━━━ Source records
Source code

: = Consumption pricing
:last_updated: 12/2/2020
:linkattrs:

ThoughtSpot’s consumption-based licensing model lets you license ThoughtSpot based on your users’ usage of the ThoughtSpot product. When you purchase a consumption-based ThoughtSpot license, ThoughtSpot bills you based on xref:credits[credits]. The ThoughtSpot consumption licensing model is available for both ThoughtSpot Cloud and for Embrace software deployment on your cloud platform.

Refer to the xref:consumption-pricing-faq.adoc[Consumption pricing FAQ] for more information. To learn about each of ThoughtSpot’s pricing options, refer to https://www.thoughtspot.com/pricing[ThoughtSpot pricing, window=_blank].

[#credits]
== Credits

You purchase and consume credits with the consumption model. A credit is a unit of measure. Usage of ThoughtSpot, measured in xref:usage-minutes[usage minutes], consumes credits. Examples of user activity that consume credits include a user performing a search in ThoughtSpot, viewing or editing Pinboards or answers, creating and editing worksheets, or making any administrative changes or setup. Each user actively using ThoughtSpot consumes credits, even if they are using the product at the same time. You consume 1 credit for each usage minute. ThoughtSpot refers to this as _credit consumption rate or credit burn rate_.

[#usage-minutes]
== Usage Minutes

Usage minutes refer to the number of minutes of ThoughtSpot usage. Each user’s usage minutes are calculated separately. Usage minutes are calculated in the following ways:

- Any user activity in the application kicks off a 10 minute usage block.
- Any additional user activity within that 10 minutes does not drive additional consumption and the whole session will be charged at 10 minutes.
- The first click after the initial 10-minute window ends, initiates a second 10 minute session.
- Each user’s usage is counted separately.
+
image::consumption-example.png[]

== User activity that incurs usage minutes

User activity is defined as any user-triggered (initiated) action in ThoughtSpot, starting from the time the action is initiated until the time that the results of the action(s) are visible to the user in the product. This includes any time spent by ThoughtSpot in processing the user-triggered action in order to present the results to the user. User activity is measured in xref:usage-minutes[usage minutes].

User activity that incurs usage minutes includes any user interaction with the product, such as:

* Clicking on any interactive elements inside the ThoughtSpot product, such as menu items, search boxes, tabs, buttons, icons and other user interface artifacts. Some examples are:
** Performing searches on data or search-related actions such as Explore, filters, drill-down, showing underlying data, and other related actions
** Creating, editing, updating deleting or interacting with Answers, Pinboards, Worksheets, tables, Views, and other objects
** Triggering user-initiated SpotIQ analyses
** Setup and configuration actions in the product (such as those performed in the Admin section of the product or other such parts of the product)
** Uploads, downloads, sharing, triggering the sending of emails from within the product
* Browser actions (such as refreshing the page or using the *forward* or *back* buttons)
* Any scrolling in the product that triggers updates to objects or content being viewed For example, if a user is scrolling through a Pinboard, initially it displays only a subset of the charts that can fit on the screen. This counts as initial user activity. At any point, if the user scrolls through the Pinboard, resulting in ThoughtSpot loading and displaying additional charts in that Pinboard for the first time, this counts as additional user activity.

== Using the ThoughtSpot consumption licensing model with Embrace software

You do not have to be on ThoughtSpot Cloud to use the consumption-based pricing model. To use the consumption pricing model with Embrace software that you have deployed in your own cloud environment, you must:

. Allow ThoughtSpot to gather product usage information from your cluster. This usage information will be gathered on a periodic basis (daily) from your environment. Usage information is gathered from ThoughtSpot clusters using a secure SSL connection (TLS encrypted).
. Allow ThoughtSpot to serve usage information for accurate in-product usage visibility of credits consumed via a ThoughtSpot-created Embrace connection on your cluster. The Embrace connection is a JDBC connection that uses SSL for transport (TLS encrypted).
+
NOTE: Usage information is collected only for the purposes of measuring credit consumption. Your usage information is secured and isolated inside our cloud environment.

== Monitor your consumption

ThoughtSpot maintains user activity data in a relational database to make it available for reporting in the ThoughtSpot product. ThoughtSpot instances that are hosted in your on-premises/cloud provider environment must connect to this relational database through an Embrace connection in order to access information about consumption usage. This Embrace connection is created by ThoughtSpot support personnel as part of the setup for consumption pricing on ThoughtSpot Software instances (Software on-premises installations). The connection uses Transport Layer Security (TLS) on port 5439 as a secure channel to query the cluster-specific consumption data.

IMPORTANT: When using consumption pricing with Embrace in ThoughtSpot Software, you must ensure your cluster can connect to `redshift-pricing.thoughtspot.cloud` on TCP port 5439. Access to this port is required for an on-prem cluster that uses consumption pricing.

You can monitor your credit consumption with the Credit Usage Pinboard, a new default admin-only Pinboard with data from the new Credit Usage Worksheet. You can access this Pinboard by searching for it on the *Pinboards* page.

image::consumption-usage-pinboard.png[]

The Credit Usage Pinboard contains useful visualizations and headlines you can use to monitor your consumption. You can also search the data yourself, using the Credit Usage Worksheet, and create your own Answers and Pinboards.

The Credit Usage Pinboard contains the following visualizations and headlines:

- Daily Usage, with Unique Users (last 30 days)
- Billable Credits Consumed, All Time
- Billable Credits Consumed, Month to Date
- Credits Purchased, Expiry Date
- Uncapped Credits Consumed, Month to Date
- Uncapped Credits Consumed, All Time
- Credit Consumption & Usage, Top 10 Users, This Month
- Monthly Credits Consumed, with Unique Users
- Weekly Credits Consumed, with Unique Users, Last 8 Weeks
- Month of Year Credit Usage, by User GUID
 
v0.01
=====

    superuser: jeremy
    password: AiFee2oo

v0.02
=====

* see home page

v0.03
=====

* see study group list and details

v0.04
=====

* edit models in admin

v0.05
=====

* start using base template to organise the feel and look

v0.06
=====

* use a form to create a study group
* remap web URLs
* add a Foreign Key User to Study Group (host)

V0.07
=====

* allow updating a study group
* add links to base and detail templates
━━━━━━
■ Aim of the task
Every piece of the data is to be set down again exactly.

■ Response to this exercise
Source code

: = Consumption pricing
:last_updated: 12/2/2020
:linkattrs:

ThoughtSpot’s consumption-based licensing model lets you license ThoughtSpot based on your users’ usage of the ThoughtSpot product. When you purchase a consumption-based ThoughtSpot license, ThoughtSpot bills you based on xref:credits[credits]. The ThoughtSpot consumption licensing model is available for both ThoughtSpot Cloud and for Embrace software deployment on your cloud platform.

Refer to the xref:consumption-pricing-faq.adoc[Consumption pricing FAQ] for more information. To learn about each of ThoughtSpot’s pricing options, refer to https://www.thoughtspot.com/pricing[ThoughtSpot pricing, window=_blank].

[#credits]
== Credits

You purchase and consume credits with the consumption model. A credit is a unit of measure. Usage of ThoughtSpot, measured in xref:usage-minutes[usage minutes], consumes credits. Examples of user activity that consume credits include a user performing a search in ThoughtSpot, viewing or editing Pinboards or answers, creating and editing worksheets, or making any administrative changes or setup. Each user actively using ThoughtSpot consumes credits, even if they are using the product at the same time. You consume 1 credit for each usage minute. ThoughtSpot refers to this as _credit consumption rate or credit burn rate_.

[#usage-minutes]
== Usage Minutes

Usage minutes refer to the number of minutes of ThoughtSpot usage. Each user’s usage minutes are calculated separately. Usage minutes are calculated in the following ways:

- Any user activity in the application kicks off a 10 minute usage block.
- Any additional user activity within that 10 minutes does not drive additional consumption and the whole session will be charged at 10 minutes.
- The first click after the initial 10-minute window ends, initiates a second 10 minute session.
- Each user’s usage is counted separately.
+
image::consumption-example.png[]

== User activity that incurs usage minutes

User activity is defined as any user-triggered (initiated) action in ThoughtSpot, starting from the time the action is initiated until the time that the results of the action(s) are visible to the user in the product. This includes any time spent by ThoughtSpot in processing the user-triggered action in order to present the results to the user. User activity is measured in xref:usage-minutes[usage minutes].

User activity that incurs usage minutes includes any user interaction with the product, such as:

* Clicking on any interactive elements inside the ThoughtSpot product, such as menu items, search boxes, tabs, buttons, icons and other user interface artifacts. Some examples are:
** Performing searches on data or search-related actions such as Explore, filters, drill-down, showing underlying data, and other related actions
** Creating, editing, updating deleting or interacting with Answers, Pinboards, Worksheets, tables, Views, and other objects
** Triggering user-initiated SpotIQ analyses
** Setup and configuration actions in the product (such as those performed in the Admin section of the product or other such parts of the product)
** Uploads, downloads, sharing, triggering the sending of emails from within the product
* Browser actions (such as refreshing the page or using the *forward* or *back* buttons)
* Any scrolling in the product that triggers updates to objects or content being viewed For example, if a user is scrolling through a Pinboard, initially it displays only a subset of the charts that can fit on the screen. This counts as initial user activity. At any point, if the user scrolls through the Pinboard, resulting in ThoughtSpot loading and displaying additional charts in that Pinboard for the first time, this counts as additional user activity.

== Using the ThoughtSpot consumption licensing model with Embrace software

You do not have to be on ThoughtSpot Cloud to use the consumption-based pricing model. To use the consumption pricing model with Embrace software that you have deployed in your own cloud environment, you must:

. Allow ThoughtSpot to gather product usage information from your cluster. This usage information will be gathered on a periodic basis (daily) from your environment. Usage information is gathered from ThoughtSpot clusters using a secure SSL connection (TLS encrypted).
. Allow ThoughtSpot to serve usage information for accurate in-product usage visibility of credits consumed via a ThoughtSpot-created Embrace connection on your cluster. The Embrace connection is a JDBC connection that uses SSL for transport (TLS encrypted).
+
NOTE: Usage information is collected only for the purposes of measuring credit consumption. Your usage information is secured and isolated inside our cloud environment.

== Monitor your consumption

ThoughtSpot maintains user activity data in a relational database to make it available for reporting in the ThoughtSpot product. ThoughtSpot instances that are hosted in your on-premises/cloud provider environment must connect to this relational database through an Embrace connection in order to access information about consumption usage. This Embrace connection is created by ThoughtSpot support personnel as part of the setup for consumption pricing on ThoughtSpot Software instances (Software on-premises installations). The connection uses Transport Layer Security (TLS) on port 5439 as a secure channel to query the cluster-specific consumption data.

IMPORTANT: When using consumption pricing with Embrace in ThoughtSpot Software, you must ensure your cluster can connect to `redshift-pricing.thoughtspot.cloud` on TCP port 5439. Access to this port is required for an on-prem cluster that uses consumption pricing.

You can monitor your credit consumption with the Credit Usage Pinboard, a new default admin-only Pinboard with data from the new Credit Usage Worksheet. You can access this Pinboard by searching for it on the *Pinboards* page.

image::consumption-usage-pinboard.png[]

The Credit Usage Pinboard contains useful visualizations and headlines you can use to monitor your consumption. You can also search the data yourself, using the Credit Usage Worksheet, and create your own Answers and Pinboards.

The Credit Usage Pinboard contains the following visualizations and headlines:

- Daily Usage, with Unique Users (last 30 days)
- Billable Credits Consumed, All Time
- Billable Credits Consumed, Month to Date
- Credits Purchased, Expiry Date
- Uncapped Credits Consumed, Month to Date
- Uncapped Credits Consumed, All Time
- Credit Consumption & Usage, Top 10 Users, This Month
- Monthly Credits Consumed, with Unique Users
- Weekly Credits Consumed, with Unique Users, Last 8 Weeks
- Month of Year Credit Usage, by User GUID
 
v0.01
=====

    superuser: jeremy
    password: AiFee2oo

v0.02
=====

* see home page

v0.03
=====

* see study group list and details

v0.04
=====

* edit models in admin

v0.05
=====

* start using base template to organise the feel and look

v0.06
=====

* use a form to create a study group
* remap web URLs
* add a Foreign Key User to Study Group (host)

V0.07
=====

* allow updating a study group
* add links to base and detail templates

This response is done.